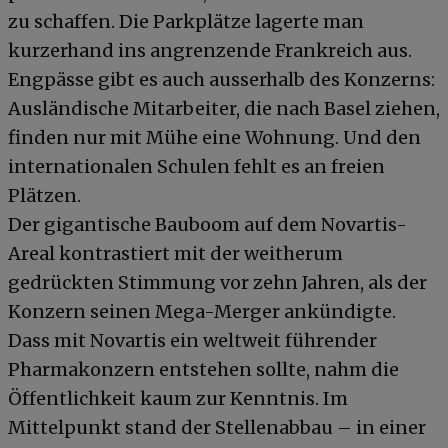
zu schaffen. Die Parkplätze lagerte man
kurzerhand ins angrenzende Frankreich aus.
Engpässe gibt es auch ausserhalb des Konzerns:
Ausländische Mitarbeiter, die nach Basel ziehen,
finden nur mit Mühe eine Wohnung. Und den
internationalen Schulen fehlt es an freien
Plätzen.
Der gigantische Bauboom auf dem Novartis-
Areal kontrastiert mit der weitherum
gedrückten Stimmung vor zehn Jahren, als der
Konzern seinen Mega-Merger ankündigte.
Dass mit Novartis ein weltweit führender
Pharmakonzern entstehen sollte, nahm die
Öffentlichkeit kaum zur Kenntnis. Im
Mittelpunkt stand der Stellenabbau – in einer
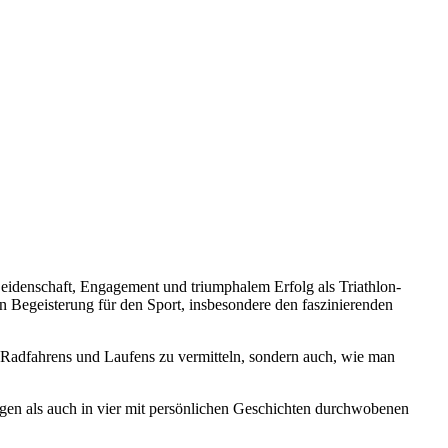
eidenschaft, Engagement und triumphalem Erfolg als Triathlon-
sen Begeisterung für den Sport, insbesondere den faszinierenden
, Radfahrens und Laufens zu vermitteln, sondern auch, wie man
trägen als auch in vier mit persönlichen Geschichten durchwobenen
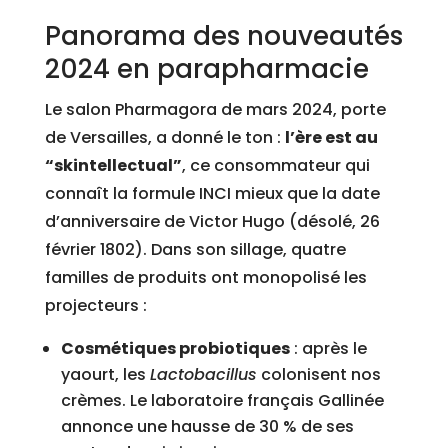
Panorama des nouveautés
2024 en parapharmacie
Le salon Pharmagora de mars 2024, porte
de Versailles, a donné le ton :
l’ère est au
“skintellectual”
, ce consommateur qui
connaît la formule INCI mieux que la date
d’anniversaire de Victor Hugo (désolé, 26
février 1802). Dans son sillage, quatre
familles de produits ont monopolisé les
projecteurs :
Cosmétiques probiotiques
: après le
yaourt, les
Lactobacillus
colonisent nos
crèmes. Le laboratoire français Gallinée
annonce une hausse de 30 % de ses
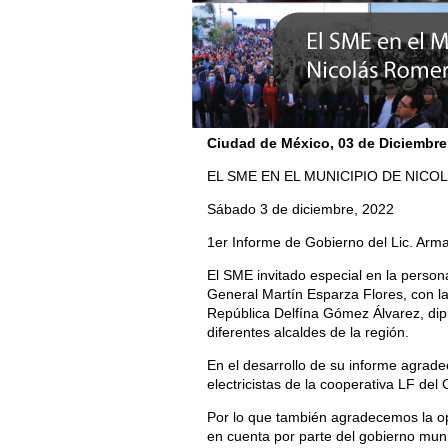
Ciudad de México, 03
de Diciembre
EL SME EN EL MUNICIPIO DE NIC
Sábado 3 de diciembre, 2022
1er Informe de Gobierno del Lic. Arm
El SME invitado especial en la perso
General Martín Esparza Flores, con l
República Delfína Gómez Álvarez, dipu
diferentes alcaldes de la región.
En el desarrollo de su informe agradec
electricistas de la cooperativa LF del 
Por lo que también agradecemos la o
en cuenta por parte del gobierno mun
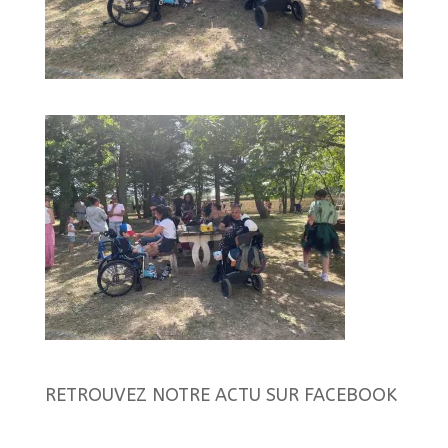
RETROUVEZ NOTRE ACTU SUR FACEBOOK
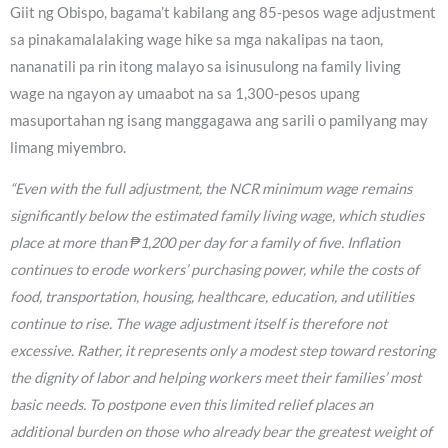
Giit ng Obispo, bagama’t kabilang ang 85-pesos wage adjustment
sa pinakamalalaking wage hike sa mga nakalipas na taon,
nananatili pa rin itong malayo sa isinusulong na family living
wage na ngayon ay umaabot na sa 1,300-pesos upang
masuportahan ng isang manggagawa ang sarili o pamilyang may
limang miyembro.
“Even with the full adjustment, the NCR minimum wage remains
significantly below the estimated family living wage, which studies
place at more than ₱1,200 per day for a family of five. Inflation
continues to erode workers’ purchasing power, while the costs of
food, transportation, housing, healthcare, education, and utilities
continue to rise. The wage adjustment itself is therefore not
excessive. Rather, it represents only a modest step toward restoring
the dignity of labor and helping workers meet their families’ most
basic needs. To postpone even this limited relief places an
additional burden on those who already bear the greatest weight of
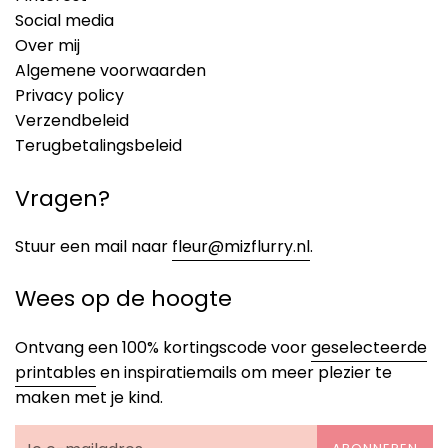
Social media
Over mij
Algemene voorwaarden
Privacy policy
Verzendbeleid
Terugbetalingsbeleid
Vragen?
Stuur een mail naar
fleur@mizflurry.nl
.
Wees op de hoogte
Ontvang een 100% kortingscode voor
geselecteerde
printables
en inspiratiemails om meer plezier te
maken met je kind.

━━━━━━

**Your task:**
Output exactly those lines of the data above that run from the line with "familles de produits ont monopolisé les" up to and including the line with "EL SME EN EL MUNICIPIO DE NIC". No pictures go in.

**Output of the exercise:**
familles de produits ont monopolisé les
projecteurs :
Cosmétiques probiotiques
: après le
yaourt, les
Lactobacillus
colonisent nos
crèmes. Le laboratoire français Gallinée
annonce une hausse de 30 % de ses
Ciudad de México, 03
de Diciembre
EL SME EN EL MUNICIPIO DE NIC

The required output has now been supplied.